Kolejną wadą, którą można rozpatrywać w tym kontekście jest podstępne wprowadzenie w błąd (kan. 1098 KPK). Wynika to z tego, że wyraźnie przecież czytamy w kanonie o konfrontacji z prawdą, która może przyczynić się do rozejścia się stron: „Kto zawiera małżeństwo, zwiedziony podstępem, dokonanym dla uzyskania zgody małżeńskiej, a dotyczącym jakiegoś przymiotu drugiej strony, który ze swej natury może poważnie zakłócić wspólnotę życia małżeńskiego, zawiera je nieważnie”. Czyli można by myśleć, że to, co w jednym małżeńskim przypadku spowoduje rozstanie, w innym może nie być do tego podstawą. I nie sposób się z tym w pewnym sensie nie zgodzić. Jednak kluczem do ukazania błędu tej tezy jest słowo: „poważnie”. To nie może być zatem coś błahego, nieistotnego. W przeciwnym razie strony wnosiłyby skargi z tego tytułu w kontekście czegoś nieznaczącego, a co więcej procesy byłyby wszczęte, a nawet zapadałyby wyroki pozytywne. A jednak tak nie jest.
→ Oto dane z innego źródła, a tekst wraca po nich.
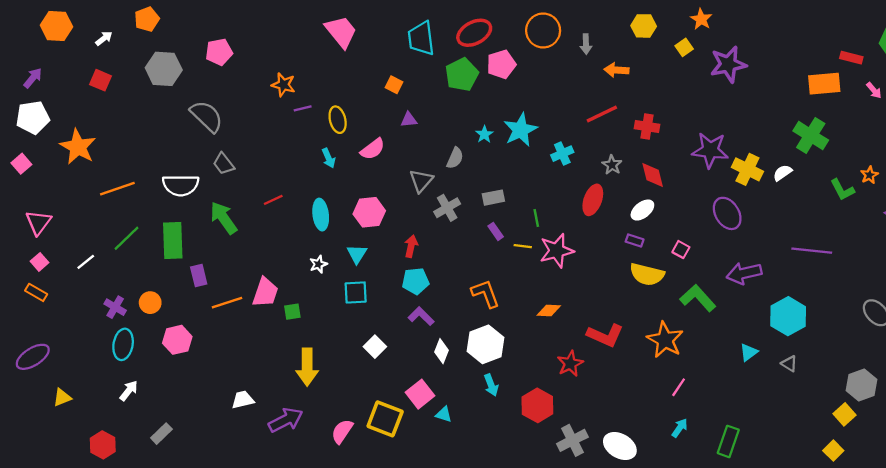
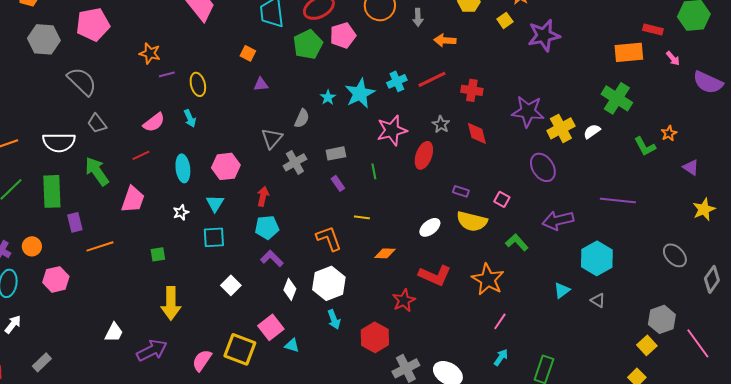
pink pentagon: (219, 52) -> (93, 24), size x1.4
pink semicircle: (373, 149) -> (154, 122), moved
cyan cross: (562, 154) -> (397, 81), moved
yellow cross: (747, 169) -> (561, 128), turned 36
white ellipse: (642, 210) -> (430, 227), moved
yellow line: (523, 246) -> (362, 217), moved
pink star: (557, 251) -> (392, 130), moved
pink trapezoid: (265, 292) -> (133, 199), moved
green L-shape: (698, 298) -> (517, 242), size x0.7
white trapezoid: (243, 400) -> (114, 332), turned 130

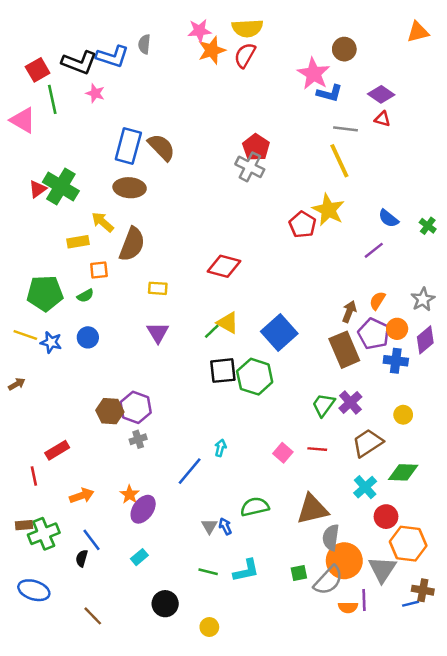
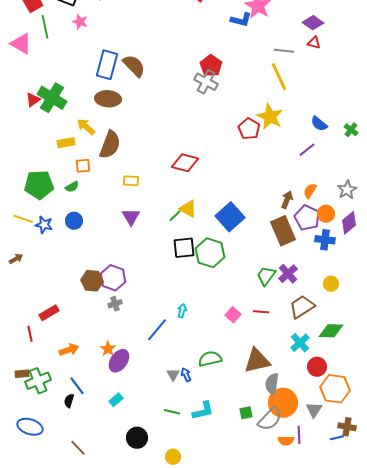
blue L-shape: (330, 93) -> (241, 20), moved
gray triangle: (382, 569) -> (314, 410), size x0.7

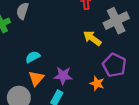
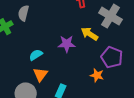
gray cross: (116, 21) -> (110, 16), turned -30
purple star: (63, 76) -> (67, 44), moved

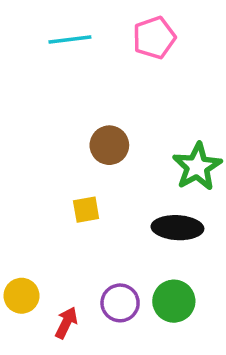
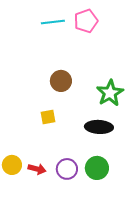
cyan line: (70, 39) -> (53, 22), moved
red arrow: (66, 323) -> (37, 169), moved, turned 78

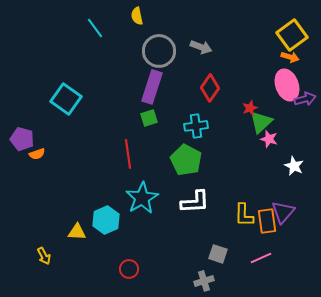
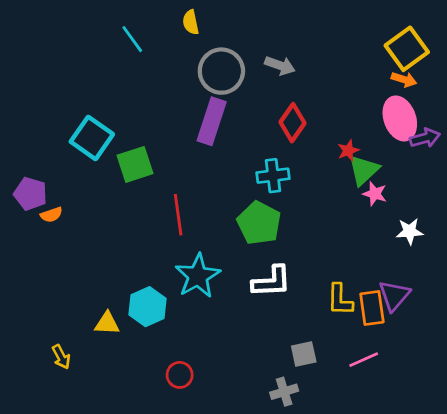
green square: (149, 118) -> (135, 164), moved, size x1.5
white star: (294, 166) -> (410, 231), turned -30
gray square: (218, 254) -> (304, 354), turned -30

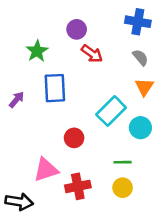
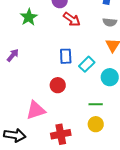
gray semicircle: (140, 57) -> (110, 22), turned 136
blue rectangle: (55, 88) -> (66, 56), moved, size x0.7
cyan rectangle: (111, 111) -> (87, 64), size x0.7
red cross: (78, 186) -> (61, 134), moved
Z większym problemem, wydawać by się mogło, mamy do czynienia przy procesach przebiegających z tytułu przymusu i bojaźni (kan. 1103 KPK). Gdyż tam bierze się pod uwagę wyraźniej przyczynę bojaźni, źródło przymusu oraz stronę podejmującą działania na jej/jego skutek, zatem jakby nie było co najmniej dwa indywidua. Czy wyrok zatem opiera się na czynniku subiektywnym? Nie. Ważnym terminem w tym kanonie jest termin: ciężkość bojaźni („Nieważne jest małżeństwo zawarte pod przymusem lub pod wpływem ciężkiej bojaźni z zewnątrz, choćby nieumyślnie wywołanej, od której ażeby się uwolnić, zmuszony jest ktoś wybrać małżeństwo”). Zatem nie chodzi wyłącznie o ciężkość u konkretnej strony, ale o obiektywny sens tego słowa, obiektywny, tzn. jak najbardziej zbieżny z rzeczywistością. Aczkolwiek, z drugiej strony, też nie jest tak, iż abstrahuje się w ogóle od wzięcia pod uwagę konkretnych dwojga ludzi, jednak przede wszystkim musi zostać uwzględniony stan faktyczny danych czasów, danego środowiska itp.

Zostały przytoczone zaledwie trzy przykłady. Można było pominąć inne. Najważniejszym wnioskiem z nich jest ten, wg którego zapadanie wyroków pozytywnych na podstawie elementu obiektywnego w kontekście konkretnej indywidualnej sprawy (taką kolejność należałoby przyjąć nie zaś odwrotną) służy eliminacji nadużyć.

Na ten temat, m. in. w:

T. Pawluk, Prawo kanoniczne według Kodeksu Jana Pawła II, Prawo małżeńskie, T. III; Olsztyn 1996;

L. Szewczyk, Psychobiologiczne mechanizmy zaburzeń psychosomatycznych u dzieci i młodzieży, w: Wybrane zagadnienia z psychologii klinicznej i osobowości. Psychosomatyka, pr. zb. pod red. L. Szewczyka, A. Kulik, Lublin 2001.